_PROBLEM TO SOLVE_
Copy exactly the line containing "Line Slope RMSE Real vs. Estimated" and all lines after it, through the last line of the material below; omit everything before it.

_TASK INPUTS_
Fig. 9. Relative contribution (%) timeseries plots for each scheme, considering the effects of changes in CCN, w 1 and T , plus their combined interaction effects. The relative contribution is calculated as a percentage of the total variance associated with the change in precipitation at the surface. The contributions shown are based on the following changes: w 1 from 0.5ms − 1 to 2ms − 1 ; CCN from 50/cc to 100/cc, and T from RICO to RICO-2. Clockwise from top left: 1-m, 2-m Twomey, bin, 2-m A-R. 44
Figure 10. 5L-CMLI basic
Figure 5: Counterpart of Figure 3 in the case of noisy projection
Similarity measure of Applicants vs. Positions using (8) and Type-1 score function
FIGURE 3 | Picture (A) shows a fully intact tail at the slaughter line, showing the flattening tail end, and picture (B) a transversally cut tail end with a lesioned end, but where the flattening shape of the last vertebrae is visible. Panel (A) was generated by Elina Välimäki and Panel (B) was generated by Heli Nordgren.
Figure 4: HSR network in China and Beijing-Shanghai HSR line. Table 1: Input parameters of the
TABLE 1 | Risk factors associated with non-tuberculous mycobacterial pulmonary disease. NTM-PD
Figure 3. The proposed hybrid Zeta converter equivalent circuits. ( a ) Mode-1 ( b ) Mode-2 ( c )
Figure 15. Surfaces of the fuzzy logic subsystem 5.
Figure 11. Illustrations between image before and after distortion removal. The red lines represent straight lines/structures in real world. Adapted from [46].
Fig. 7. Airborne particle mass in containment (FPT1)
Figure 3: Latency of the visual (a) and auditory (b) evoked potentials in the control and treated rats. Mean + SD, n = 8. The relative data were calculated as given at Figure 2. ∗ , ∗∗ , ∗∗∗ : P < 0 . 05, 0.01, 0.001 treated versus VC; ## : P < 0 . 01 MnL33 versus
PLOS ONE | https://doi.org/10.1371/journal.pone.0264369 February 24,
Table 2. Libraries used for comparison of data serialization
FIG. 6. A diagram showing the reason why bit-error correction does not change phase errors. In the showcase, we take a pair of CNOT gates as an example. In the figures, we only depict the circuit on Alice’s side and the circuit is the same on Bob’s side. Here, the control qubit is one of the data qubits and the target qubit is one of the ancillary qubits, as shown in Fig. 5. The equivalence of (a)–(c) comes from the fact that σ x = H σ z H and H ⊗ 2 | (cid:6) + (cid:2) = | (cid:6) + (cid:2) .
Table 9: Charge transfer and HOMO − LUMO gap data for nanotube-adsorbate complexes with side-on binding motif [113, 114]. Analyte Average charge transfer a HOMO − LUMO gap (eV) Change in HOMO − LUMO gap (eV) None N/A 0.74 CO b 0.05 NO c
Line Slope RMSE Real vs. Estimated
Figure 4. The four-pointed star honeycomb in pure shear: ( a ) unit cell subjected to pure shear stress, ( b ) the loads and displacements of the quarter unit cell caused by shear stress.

_FINAL ANSWER_
Line Slope RMSE Real vs. Estimated
Figure 4. The four-pointed star honeycomb in pure shear: ( a ) unit cell subjected to pure shear stress, ( b ) the loads and displacements of the quarter unit cell caused by shear stress.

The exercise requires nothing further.